- [What you will do]:
Copy the lines below, beginning with the one that contains "health · Texas" and continuing through the final line, exactly as written and with no other lines.

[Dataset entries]
◆ ◆ ◆ ◆ ◆
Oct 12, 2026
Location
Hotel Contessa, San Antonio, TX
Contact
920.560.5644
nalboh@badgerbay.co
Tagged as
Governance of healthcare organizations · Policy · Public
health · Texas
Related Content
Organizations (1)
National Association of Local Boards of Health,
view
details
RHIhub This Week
◆ ◆ ◆ ◆ ◆
- [Response area]:
health · Texas
Related Content
Organizations (1)
National Association of Local Boards of Health,
view
details
RHIhub This Week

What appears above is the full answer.